As a health care provider, I can do only so much in the exam room. We need a strong, publicly funded health infrastructure to deliver wraparound services that improve outcomes and reduce long-term costs. That means investing in community health workers, health education programs and chronic disease prevention initiatives, all of which help reduce expensive hospital visits and support a healthier, more economically stable population.

Health investments are essential infrastructure.

- Stephanie Moss, Kansas City

Vaccine crisis

Multiple recent pieces in The Star point out the danger our nation is facing. As a physician, I was a board member of the Metropolitan Medical Society of Kansas City for 10 years, and members of the Kansas City Health Department attended every meeting and presented reports on their policies and activities. A collegial relationship existed between the groups.

I was appalled when it was announced that Florida will end all vaccine mandates and align its health care goals with those of U.S. Health Secretary Robert F. Kennedy Jr. Clearly, there was no input from any reputable medical society.

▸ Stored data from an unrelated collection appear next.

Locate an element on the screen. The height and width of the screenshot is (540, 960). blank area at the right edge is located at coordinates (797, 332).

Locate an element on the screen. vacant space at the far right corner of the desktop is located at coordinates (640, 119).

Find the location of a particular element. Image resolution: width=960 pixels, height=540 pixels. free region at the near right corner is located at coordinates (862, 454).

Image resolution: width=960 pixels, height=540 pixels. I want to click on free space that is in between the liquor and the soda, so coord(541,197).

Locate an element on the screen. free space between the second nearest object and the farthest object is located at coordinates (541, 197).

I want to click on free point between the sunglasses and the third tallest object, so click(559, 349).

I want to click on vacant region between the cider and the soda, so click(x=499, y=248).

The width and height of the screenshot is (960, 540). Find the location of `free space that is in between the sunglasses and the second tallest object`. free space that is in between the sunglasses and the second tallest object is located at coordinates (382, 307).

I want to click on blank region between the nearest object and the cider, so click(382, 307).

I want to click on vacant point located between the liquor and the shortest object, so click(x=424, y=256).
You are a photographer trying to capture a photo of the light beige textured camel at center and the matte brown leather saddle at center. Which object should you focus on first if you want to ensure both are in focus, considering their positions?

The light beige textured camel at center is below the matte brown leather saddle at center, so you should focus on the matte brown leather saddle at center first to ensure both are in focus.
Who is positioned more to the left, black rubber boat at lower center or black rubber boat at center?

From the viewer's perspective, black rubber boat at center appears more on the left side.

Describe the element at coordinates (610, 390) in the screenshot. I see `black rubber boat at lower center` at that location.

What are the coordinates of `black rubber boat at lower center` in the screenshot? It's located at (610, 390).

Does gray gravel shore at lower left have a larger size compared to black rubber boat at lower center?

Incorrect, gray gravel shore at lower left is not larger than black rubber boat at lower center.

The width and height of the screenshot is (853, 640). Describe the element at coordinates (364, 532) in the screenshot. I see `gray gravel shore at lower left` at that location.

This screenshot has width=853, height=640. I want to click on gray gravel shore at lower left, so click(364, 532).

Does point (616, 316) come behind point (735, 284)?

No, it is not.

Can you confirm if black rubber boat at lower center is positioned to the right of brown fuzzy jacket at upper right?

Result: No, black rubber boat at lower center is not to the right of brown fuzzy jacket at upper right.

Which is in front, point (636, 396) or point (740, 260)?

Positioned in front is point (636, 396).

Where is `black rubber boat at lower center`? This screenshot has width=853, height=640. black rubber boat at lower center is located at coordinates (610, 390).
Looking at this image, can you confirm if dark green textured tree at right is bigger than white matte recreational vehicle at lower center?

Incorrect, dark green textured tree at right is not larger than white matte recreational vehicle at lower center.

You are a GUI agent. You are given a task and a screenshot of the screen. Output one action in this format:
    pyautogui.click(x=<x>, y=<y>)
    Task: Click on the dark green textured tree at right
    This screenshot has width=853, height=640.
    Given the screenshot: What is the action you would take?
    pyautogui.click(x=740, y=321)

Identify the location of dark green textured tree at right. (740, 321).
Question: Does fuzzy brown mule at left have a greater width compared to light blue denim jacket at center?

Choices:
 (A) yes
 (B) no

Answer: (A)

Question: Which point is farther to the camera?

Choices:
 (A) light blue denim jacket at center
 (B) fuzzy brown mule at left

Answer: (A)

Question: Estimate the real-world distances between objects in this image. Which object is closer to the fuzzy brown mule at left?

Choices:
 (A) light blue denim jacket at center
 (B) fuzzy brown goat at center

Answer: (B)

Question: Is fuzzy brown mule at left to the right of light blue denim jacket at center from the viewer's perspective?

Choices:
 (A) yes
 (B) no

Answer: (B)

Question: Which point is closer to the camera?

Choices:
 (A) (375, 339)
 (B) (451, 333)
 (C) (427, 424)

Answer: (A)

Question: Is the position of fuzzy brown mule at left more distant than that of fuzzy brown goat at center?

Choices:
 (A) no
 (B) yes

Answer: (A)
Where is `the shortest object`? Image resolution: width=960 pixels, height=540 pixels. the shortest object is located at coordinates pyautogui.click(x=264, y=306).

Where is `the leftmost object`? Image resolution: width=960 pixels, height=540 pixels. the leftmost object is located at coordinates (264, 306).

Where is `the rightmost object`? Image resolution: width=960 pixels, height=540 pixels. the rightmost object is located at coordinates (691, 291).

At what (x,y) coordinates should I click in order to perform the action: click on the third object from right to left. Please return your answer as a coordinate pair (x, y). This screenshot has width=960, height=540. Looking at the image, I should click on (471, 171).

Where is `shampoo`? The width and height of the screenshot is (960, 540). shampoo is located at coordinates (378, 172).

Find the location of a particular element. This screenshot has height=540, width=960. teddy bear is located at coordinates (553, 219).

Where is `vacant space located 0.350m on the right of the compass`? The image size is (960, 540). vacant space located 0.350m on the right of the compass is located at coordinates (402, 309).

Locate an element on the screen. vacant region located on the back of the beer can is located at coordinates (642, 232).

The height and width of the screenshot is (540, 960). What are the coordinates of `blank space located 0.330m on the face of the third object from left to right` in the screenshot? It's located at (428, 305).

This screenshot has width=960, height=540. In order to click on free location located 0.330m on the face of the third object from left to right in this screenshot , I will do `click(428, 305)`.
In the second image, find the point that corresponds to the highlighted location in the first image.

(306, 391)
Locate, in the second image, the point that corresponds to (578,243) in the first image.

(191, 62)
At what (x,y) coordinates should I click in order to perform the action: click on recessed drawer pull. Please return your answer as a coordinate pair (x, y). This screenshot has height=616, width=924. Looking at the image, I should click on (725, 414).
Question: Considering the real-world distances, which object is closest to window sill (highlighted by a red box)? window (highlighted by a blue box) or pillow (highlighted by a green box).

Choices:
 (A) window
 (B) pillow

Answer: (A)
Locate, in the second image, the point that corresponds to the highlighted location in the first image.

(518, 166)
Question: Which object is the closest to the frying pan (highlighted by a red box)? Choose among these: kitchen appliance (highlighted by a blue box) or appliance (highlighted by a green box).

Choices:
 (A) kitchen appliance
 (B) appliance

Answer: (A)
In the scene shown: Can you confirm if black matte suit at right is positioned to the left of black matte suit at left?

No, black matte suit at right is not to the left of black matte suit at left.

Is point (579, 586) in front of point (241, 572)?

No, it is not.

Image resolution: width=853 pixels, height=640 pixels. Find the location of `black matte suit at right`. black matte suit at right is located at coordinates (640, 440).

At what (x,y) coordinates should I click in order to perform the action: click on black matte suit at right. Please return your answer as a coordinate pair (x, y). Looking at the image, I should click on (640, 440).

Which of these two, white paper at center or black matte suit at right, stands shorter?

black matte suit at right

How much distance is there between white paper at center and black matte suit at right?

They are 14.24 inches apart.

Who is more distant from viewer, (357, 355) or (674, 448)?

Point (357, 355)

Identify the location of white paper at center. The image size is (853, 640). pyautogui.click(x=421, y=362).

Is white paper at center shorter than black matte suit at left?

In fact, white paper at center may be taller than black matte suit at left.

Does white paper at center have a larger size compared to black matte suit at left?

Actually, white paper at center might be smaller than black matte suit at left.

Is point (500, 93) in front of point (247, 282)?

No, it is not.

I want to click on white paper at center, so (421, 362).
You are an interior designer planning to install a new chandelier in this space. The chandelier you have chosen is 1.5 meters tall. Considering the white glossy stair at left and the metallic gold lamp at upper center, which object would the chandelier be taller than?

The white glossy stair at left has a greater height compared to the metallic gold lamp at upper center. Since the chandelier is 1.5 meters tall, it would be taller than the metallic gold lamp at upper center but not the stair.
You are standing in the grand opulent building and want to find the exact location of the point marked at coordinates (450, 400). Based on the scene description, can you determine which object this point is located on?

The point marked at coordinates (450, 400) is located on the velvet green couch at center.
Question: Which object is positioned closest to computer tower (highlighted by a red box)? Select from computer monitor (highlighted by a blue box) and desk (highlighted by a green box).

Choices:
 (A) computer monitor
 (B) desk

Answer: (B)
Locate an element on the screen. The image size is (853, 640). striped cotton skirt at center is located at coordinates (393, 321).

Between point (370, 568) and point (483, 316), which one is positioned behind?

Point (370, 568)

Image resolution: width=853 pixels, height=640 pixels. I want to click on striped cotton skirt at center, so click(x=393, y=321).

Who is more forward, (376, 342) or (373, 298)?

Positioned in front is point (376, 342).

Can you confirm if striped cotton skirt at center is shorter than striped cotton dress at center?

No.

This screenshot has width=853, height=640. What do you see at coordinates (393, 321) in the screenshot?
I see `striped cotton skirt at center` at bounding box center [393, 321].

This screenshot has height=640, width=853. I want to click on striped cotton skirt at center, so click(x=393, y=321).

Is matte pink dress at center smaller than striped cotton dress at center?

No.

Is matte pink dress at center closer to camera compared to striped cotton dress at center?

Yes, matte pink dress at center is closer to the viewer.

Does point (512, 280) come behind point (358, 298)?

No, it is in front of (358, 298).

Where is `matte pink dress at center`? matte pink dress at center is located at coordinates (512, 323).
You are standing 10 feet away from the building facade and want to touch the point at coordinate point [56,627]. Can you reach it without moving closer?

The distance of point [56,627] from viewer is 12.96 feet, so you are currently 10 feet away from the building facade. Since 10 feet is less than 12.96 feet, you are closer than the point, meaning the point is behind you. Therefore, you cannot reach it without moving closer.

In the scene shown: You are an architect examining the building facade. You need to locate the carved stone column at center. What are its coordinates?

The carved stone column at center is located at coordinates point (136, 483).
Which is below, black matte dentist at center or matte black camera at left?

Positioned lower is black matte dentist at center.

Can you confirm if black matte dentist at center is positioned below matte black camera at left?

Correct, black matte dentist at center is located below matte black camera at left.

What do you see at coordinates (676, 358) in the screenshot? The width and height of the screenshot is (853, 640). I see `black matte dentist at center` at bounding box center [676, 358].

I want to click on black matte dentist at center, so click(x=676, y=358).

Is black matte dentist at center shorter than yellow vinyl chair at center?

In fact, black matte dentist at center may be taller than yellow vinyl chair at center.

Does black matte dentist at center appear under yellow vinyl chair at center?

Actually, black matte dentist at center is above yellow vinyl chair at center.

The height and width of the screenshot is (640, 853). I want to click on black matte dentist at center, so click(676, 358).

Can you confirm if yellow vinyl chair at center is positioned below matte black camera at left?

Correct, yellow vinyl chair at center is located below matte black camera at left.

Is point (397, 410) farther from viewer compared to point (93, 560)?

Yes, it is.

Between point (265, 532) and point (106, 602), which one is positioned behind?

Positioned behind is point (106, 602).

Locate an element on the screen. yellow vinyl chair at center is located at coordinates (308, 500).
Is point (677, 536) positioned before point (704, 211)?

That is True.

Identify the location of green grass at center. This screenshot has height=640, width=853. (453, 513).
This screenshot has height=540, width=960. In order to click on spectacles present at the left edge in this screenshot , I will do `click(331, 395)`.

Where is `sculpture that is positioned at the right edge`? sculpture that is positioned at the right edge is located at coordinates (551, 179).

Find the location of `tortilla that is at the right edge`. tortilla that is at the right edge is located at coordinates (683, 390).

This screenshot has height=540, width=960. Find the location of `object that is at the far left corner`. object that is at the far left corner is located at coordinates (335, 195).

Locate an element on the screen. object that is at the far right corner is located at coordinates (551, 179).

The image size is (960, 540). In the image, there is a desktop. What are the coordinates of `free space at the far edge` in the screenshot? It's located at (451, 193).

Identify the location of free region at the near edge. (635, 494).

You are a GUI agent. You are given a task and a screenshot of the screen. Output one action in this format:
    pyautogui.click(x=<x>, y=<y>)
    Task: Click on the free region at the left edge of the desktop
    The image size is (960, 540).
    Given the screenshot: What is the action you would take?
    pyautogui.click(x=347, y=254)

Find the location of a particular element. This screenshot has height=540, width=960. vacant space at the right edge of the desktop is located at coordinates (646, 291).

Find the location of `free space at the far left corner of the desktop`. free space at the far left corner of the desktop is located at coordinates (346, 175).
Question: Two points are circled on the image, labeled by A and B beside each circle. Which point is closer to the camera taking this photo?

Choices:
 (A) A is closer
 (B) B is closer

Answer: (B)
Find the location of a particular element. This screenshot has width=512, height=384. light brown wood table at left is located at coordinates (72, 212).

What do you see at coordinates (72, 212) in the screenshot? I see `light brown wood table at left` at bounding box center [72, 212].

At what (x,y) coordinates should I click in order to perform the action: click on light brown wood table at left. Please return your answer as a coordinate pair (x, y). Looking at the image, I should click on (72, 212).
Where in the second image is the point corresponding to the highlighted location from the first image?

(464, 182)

Where were these people when polio and smallpox were eradicated by widespread vaccination?

Without the benefit of vaccination, the Spanish flu pandemic of 1918 infected 1 in 3 people, accounting for roughly 500 million infections worldwide and 50 million deaths or more. Vaccinations are a cornerstone of public health. The elimination of $500 million for development of mRNA vaccines, which saved countless lives in the COVID-19 pandemic, may coincide with Kennedy’s agenda, but it is a danger to our country.

We can only hope that science will trump the pervasive “alternative facts.”